I looked inside. A blue-and-green mixture swirled around of its own volition. ‘What will it do to me?’ I asked.
My mother’s eyes narrowed even as she gave me a faint smile. ‘A lifetime of mastering medicinal spells and now I must answer to you?’ She reached out a hand and tousled my hair. ‘It’s to heal those horrible cuts and bruises, all of which will, I promise you, be a topic of further discussion once the present crisis is over.’
The fact that I was going to be in trouble later was oddly reassuring. Having to face a flogging and house arrest – hells, even having to become a Sha’Tep – didn’t seem so bad any more.
‘You’ll need to be strong, Kellen,’ my father said, rising to stand by my mother. ‘You’ll need to be brave.’
I looked up at my parents. They looked like the painted portraits of the heroic mages of our past, when our people were feared and admired throughout the civilised world. You need to be strong. You need to be brave. I took the vial and drank it down. ‘I can do that,’ I said.
Both the words and the potion made me feel a little better. I was still young, and the shadowblack marks had only just appeared. My mother was brilliant, my father one of the most powerful mages in our clan.

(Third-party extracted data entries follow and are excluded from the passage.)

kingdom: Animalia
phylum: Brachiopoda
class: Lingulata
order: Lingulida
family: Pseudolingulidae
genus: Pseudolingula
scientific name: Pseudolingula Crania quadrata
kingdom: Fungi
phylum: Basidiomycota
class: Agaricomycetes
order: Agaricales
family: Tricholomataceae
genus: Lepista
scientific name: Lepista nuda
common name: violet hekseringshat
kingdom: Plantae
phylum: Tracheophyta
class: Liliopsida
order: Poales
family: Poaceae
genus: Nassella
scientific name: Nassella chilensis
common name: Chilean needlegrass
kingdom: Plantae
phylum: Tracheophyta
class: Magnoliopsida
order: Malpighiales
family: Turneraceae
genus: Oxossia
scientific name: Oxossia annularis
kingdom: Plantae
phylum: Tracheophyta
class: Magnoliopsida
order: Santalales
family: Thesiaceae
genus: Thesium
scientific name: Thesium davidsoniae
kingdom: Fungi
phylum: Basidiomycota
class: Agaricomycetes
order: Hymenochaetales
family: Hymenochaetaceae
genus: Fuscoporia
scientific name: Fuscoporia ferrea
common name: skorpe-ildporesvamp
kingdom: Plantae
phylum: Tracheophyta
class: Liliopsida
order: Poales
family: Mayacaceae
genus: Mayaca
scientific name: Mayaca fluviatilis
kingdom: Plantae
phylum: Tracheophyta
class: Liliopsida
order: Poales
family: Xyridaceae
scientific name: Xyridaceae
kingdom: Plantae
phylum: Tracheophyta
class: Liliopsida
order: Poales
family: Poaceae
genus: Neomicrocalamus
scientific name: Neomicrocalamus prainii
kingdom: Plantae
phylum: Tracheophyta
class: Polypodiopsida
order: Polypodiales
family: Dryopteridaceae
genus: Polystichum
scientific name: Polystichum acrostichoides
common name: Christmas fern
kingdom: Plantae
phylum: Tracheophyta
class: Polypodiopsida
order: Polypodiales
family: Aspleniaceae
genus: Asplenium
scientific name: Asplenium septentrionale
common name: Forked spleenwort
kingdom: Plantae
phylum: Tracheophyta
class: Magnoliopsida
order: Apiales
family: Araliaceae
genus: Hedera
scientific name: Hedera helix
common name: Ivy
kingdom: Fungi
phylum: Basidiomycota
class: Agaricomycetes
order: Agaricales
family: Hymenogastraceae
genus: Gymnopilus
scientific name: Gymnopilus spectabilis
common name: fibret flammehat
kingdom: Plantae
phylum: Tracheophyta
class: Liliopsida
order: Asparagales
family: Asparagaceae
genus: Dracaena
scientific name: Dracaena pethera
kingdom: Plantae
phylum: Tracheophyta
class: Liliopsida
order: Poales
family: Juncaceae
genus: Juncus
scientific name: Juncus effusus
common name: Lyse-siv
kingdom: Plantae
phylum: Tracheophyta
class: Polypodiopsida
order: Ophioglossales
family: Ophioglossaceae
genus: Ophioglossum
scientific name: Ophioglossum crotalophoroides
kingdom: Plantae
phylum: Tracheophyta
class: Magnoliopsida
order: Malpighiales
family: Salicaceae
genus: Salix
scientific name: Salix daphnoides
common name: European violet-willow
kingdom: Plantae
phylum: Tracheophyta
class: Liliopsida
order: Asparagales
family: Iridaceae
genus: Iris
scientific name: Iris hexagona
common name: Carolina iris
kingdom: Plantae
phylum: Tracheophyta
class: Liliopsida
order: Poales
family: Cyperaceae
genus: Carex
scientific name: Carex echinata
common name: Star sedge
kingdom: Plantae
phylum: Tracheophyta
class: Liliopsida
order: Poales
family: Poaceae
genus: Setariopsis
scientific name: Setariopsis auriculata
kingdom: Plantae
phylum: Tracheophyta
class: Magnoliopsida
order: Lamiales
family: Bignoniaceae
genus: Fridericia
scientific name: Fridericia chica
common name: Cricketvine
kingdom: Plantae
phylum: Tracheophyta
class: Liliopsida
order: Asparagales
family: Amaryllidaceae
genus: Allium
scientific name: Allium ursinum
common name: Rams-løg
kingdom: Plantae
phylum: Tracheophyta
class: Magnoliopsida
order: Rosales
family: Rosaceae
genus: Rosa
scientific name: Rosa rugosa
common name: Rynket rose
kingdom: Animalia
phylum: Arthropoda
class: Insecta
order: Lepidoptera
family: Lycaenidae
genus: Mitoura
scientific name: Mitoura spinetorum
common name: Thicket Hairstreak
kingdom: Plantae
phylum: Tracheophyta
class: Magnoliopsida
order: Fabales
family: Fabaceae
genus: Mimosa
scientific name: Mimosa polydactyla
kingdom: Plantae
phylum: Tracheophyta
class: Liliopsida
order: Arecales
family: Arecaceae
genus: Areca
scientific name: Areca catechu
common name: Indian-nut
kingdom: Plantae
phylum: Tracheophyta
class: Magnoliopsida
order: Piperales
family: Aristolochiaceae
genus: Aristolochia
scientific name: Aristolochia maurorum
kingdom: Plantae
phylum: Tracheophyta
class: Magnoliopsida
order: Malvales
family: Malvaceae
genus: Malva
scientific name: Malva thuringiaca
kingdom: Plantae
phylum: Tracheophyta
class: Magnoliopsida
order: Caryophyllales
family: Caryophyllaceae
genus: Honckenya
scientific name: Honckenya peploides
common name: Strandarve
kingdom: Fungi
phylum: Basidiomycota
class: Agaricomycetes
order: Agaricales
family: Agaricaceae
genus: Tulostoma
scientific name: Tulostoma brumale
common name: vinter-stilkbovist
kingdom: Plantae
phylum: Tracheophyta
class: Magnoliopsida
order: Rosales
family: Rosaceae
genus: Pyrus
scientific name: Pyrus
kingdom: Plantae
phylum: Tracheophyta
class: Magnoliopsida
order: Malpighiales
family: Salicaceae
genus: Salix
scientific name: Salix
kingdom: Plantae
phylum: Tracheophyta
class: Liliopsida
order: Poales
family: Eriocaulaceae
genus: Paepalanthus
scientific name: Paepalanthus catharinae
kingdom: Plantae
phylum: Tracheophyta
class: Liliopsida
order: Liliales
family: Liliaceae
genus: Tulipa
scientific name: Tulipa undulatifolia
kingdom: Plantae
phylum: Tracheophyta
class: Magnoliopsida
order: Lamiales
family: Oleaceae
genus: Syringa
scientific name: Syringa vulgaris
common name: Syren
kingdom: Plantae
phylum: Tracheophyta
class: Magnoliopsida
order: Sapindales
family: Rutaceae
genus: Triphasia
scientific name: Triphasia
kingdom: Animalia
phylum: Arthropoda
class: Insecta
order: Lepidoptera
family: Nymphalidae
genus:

I could tell just by looking at them that they had a plan to fix this. Things were going to be okay.
The first tear slid lazily down my mother’s cheek, and with a sleepy impulse I reached out as though I could wipe it away. My father’s eyes were dark, stricken but hard. I watched the world grow hazy and felt my head become far too heavy to hold up. That was when I knew that things weren’t going to be okay.
My mother had drugged me.
26
The Bands
I woke up screaming.
My body was slick with sweat, every part of me on fire. I had dreamed that I’d been strapped down on a table as vile Mahdek mages with black lacquer masks drove red-hot needles into my skin, burning the shadowblack into my face, down my shoulders and arms. I had awoken at the moment when they’d begun piercing the skin around my forearms.